Segundo informa a Sextante, na sua nota de imprensa, este «é um livro de condenação da existência dos campos de trabalho forçado e extermínio da União Soviética», «uma obra emblemática de combate ao totalitarismo de face estalinista, acerca da dura vida nos campos de extermínio e trabalhos forçados soviéticos. Escrito clandestinamente de 1958 a 1967, o manuscrito de O arquipélago Gulag acabou por ser descoberto pelo KGB em 1973. Na sequência disso, Soljenítsin, que entretanto havia sido galardoado com o Prémio Nobel da Literatura, decide publicar o livro no estrangeiro. Uma primeira edição em russo é publicada em Paris ainda em 1973, sendo no ano seguinte lançada uma edição em francês. Soljenítsin é entretanto preso, acusado de traição, despojado da nacionalidade soviética e enviado para o exílio, onde estará vinte anos, até ao seu regresso à Rússia, em 1994. Para realizar este extraordinário livro, Soljenítsin foi ajudado pelo testemunho de 227 sobreviventes dos campos do Gulag, tendo ele próprio estado no de Ekibastuz, no Cazaquistão (campo descrito no romance Um dia na vida de Ivan Deníssovitch – Sextante Editora, 2012). O livro agora publicado pela Sextante é a versão abreviada, num só volume, preparada por Soljenítsin e por sua mulher, Natália – que, de resto, assina o prefácio –, com o objetivo de se tornar mais acessível aos leitores estrangeiros e a novos leitores que, como ele, deverão «condenar publicamente a ideia de que homens possam exercer tal violência sobre outros homens. Calando o mal, fechando-o dentro do nosso corpo para que não saia para o exterior, afinal semeamo-lo».

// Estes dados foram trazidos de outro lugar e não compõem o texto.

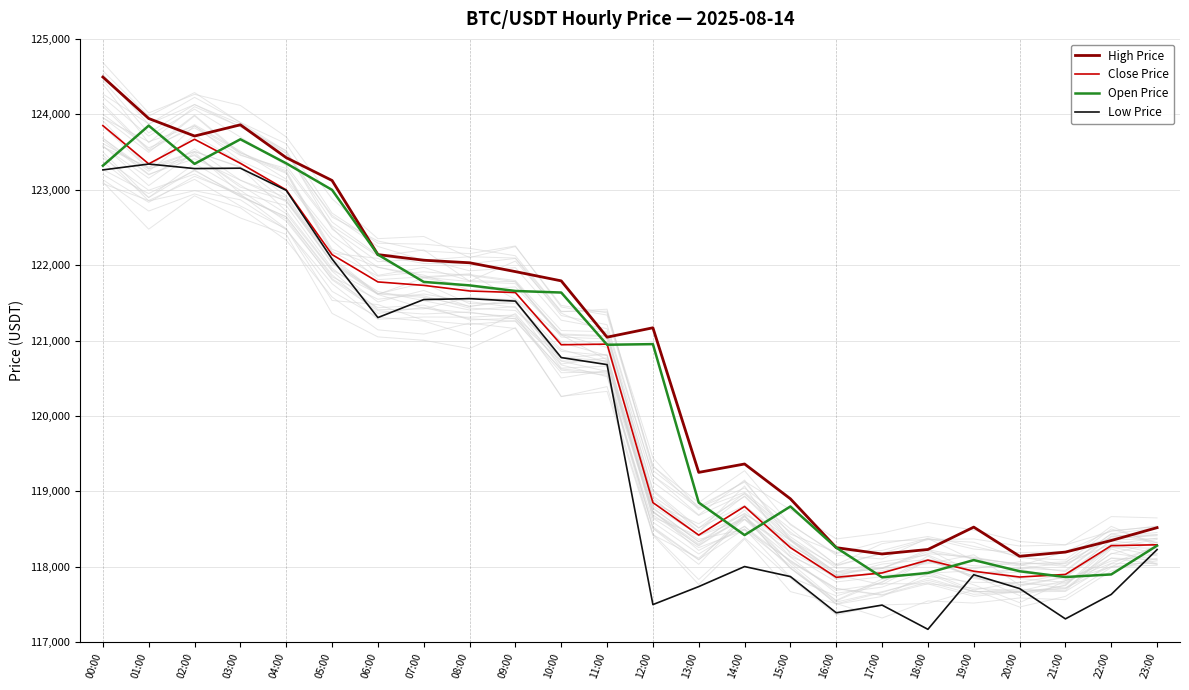

Reading left to right, transcribe all the data shown in this chart.

High Price: 00:00=124494.1	01:00=123944.5	02:00=123712.2	03:00=123860.8	04:00=123425.4	05:00=123122.9	06:00=122140.2	07:00=122065.4	08:00=122031.9	09:00=121914.5	10:00=121792.0	11:00=121045.3	12:00=121169.8	13:00=119252.8	14:00=119364.1	15:00=118902.5	16:00=118254.9	17:00=118171.1	18:00=118230.8	19:00=118527.2	20:00=118140.9	21:00=118196.0	22:00=118349.7	23:00=118520.0
Close Price: 00:00=123850.2	01:00=123343.0	02:00=123669.1	03:00=123350.2	04:00=122998.1	05:00=122140.2	06:00=121777.9	07:00=121732.1	08:00=121657.9	09:00=121637.2	10:00=120944.8	11:00=120953.3	12:00=118852.4	13:00=118421.6	14:00=118800.9	15:00=118254.9	16:00=117861.6	17:00=117919.8	18:00=118090.1	19:00=117942.2	20:00=117865.4	21:00=117900.0	22:00=118281.6	23:00=118292.8
Open Price: 00:00=123319.0	01:00=123850.2	02:00=123343.0	03:00=123669.1	04:00=123350.2	05:00=122998.1	06:00=122140.2	07:00=121777.9	08:00=121732.1	09:00=121657.9	10:00=121637.2	11:00=120944.8	12:00=120953.3	13:00=118852.4	14:00=118421.6	15:00=118800.9	16:00=118254.9	17:00=117861.6	18:00=117919.8	19:00=118090.1	20:00=117942.2	21:00=117865.4	22:00=117900.0	23:00=118281.6
Low Price: 00:00=123263.2	01:00=123340.6	02:00=123280.8	03:00=123285.8	04:00=122991.9	05:00=122082.2	06:00=121305.2	07:00=121544.2	08:00=121556.3	09:00=121523.3	10:00=120775.0	11:00=120681.8	12:00=117500.0	13:00=117738.7	14:00=118004.3	15:00=117871.7	16:00=117391.2	17:00=117493.2	18:00=117172.2	19:00=117896.1	20:00=117712.8	21:00=117310.7	22:00=117635.0	23:00=118229.2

Sobre o autor «Aleksandr Soljenítsin (1918-2008) combateu na Segunda Guerra Mundial e esteve preso e internado em campos de trabalho forçado de 1945 a 1953, após críticas privadas a Estaline. Ilibado na sequência da «abertura» criada pelo famoso discurso de Krutchev denunciando os crimes estalinistas, foi professor e iniciou o seu percurso de escritor nos anos 50. Um dia na vida de Ivan Deníssovitch, classificado por Aleksandr Tvardovski, seu editor na revista Novy Mir, em 1962, como um «clássico», teve a sua publicação expressamente autorizada por Krutchev e foi estudado nas escolas. Mas a vida de escritor de Soljenítsin viria a ser atribulada e reprimida na sequência da recusa pela União dos Escritores da publicação de Pavilhão de cancerosos e da atribuição do Prémio Nobel da Literatura em 1970. Foi expulso da União Soviética em 1974, vivendo na Suíça, em França e nos Estados Unidos até à queda do Muro de Berlim, após o que regressou a Moscovo, em 1994, sendo recebido triunfalmente. As suas obras marcaram indelevelmente a literatura russa do século XX, inserindo-se na grande tradição narrativa de nomes como Tchekov, Tolstoi e Dostoievski.»